Some theorists take the view that we have no direct perceptual access to the world. They argue that perception is mediated by our representational skills, creative techniques and—if they are to be consistent—the raw materials we use as well (although—tellingly—many would deny this latter condition). This doctrine is known as Transcendental Idealism and was first propounded by the German philosopher Emanuel Kant in the 18th Century. Idealism also comes in a vanilla edition which takes perception to be a creation of the mind or brain for the benefit of... well for the benefit of the mind or brain I guess. Many withering and sometimes funny attempts have been made to discredit Idealism, but its followers seem to be incurable. In contrast to both forms of Idealism, Realism—which also comes in various flavours—takes the world to be very largely as we find it.

The Realist philosopher Karl Popper claimed that Idealism (including Transcendental Idealism no doubt) and Realism are “neither demonstrable nor refutable”. Perhaps he was right. However, some would argue—with a tinge of irony—that his claim itself is not beyond refutation. One famous attempt at a refutation of Idealism was performed by Samuel Johnson, who kicked a neighbouring stone and quipped: “I refute it thus!” Most philosophers find his demonstration to be thoroughly unconvincing. Nonetheless, Johnson’s perfunctory gesture may have more to commend it than is ordinarily conceded or acknowledged.

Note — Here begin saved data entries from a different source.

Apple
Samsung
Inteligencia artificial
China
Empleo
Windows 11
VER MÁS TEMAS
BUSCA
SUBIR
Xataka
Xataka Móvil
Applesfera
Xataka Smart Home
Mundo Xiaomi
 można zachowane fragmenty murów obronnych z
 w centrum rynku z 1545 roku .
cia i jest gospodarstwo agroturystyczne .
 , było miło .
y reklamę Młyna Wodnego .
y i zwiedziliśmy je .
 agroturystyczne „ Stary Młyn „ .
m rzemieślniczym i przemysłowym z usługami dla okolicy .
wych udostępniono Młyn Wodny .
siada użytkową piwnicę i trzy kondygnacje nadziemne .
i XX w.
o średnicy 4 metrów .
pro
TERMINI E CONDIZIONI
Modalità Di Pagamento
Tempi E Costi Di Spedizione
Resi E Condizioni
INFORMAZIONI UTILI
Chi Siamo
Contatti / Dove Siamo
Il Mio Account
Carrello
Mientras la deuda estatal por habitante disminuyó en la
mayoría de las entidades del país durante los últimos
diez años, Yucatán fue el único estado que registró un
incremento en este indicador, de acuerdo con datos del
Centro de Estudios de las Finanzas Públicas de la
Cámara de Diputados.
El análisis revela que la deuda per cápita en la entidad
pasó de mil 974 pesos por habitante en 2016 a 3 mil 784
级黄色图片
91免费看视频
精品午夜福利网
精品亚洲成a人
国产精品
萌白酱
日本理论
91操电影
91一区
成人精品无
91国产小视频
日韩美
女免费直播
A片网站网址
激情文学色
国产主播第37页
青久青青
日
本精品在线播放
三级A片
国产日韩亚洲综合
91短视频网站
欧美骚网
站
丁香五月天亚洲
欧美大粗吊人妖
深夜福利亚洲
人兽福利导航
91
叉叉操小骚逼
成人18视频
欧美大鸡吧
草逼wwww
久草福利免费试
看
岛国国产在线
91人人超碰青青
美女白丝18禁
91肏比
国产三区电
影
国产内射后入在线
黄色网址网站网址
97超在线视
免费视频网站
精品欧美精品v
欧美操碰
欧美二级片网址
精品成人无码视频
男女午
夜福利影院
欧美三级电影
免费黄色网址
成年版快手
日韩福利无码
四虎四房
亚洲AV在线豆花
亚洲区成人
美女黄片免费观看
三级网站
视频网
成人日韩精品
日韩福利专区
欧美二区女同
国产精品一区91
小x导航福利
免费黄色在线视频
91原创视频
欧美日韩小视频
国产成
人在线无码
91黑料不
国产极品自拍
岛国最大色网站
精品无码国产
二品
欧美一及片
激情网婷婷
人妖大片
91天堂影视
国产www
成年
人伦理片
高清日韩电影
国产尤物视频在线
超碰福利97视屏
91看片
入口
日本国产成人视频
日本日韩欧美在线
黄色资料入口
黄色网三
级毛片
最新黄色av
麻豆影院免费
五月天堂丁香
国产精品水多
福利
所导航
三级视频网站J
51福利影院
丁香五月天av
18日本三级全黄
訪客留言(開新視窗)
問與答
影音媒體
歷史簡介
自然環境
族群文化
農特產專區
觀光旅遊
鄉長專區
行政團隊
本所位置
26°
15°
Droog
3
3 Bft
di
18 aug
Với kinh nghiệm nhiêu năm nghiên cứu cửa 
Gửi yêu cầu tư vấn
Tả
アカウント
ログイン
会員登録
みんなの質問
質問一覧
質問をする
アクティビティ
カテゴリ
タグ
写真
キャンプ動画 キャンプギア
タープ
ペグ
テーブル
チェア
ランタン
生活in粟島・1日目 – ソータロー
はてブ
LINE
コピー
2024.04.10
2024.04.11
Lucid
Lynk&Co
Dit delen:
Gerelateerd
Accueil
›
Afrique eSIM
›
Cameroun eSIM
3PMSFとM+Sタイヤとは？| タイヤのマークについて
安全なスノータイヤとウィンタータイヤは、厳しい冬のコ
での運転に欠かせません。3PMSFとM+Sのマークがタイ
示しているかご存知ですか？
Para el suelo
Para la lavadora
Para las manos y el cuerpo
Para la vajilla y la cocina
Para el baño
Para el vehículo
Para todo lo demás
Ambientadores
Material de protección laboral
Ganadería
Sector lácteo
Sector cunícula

Natural or manufactured objects, like the heart [or brain], chemical agents, the planets or engines, have an action, which may be slow, complicated or beautiful; but they do not take action, they do not act, however much they may act on other things. (Alan White "The Philosophy of Action", 1968 p.2)
Johnson had to take action to kick the rock; in order to make his demonstration. There is no such thing as a representation without some actions being taken to produce it. But a brain or mind cannot take action, least of all representational action. Brains are obviously significantly involved in the taking of actions but they do not have agency or take actions on their own or anyone else's behalf. The Idealist's claim that the mind/brain creates representations simply doesn't stand up to scrutiny. Even Transcendental Idealists reject Idealism as wholly incoherent.

When we act, our actions are comprised of countless unthinking physiological processes that have been shaped by millions of years of evolutionary development. Representation is merely a very recent cultural and fully public outgrowth from a winnowing process that has left countless behaviours and sensory failures in its wake. Life in general is a testament to the undeniable efficacy of mindless sensory responsiveness. It is this sensory integration, and not our representations or even our perceptions, that determines what we reliably take for granted.
“The thesis that ‘our representational practices determine all the divisions’ is vulnerable to the criticism that the de facto success of our representational practices can only be attributable to regularities that are implicit in the relationships between the components of the universe itself.” (Donald Brook, in personal correspondence 20/09/16)
Some people find Brook a little difficult to grasp, so perhaps I can try to put it differently. If the world were not comprised of objects and circumstances in precisely the configurations that we find them, then our representations, not to mention our biological processes, would never have gotten off the ground in the first place.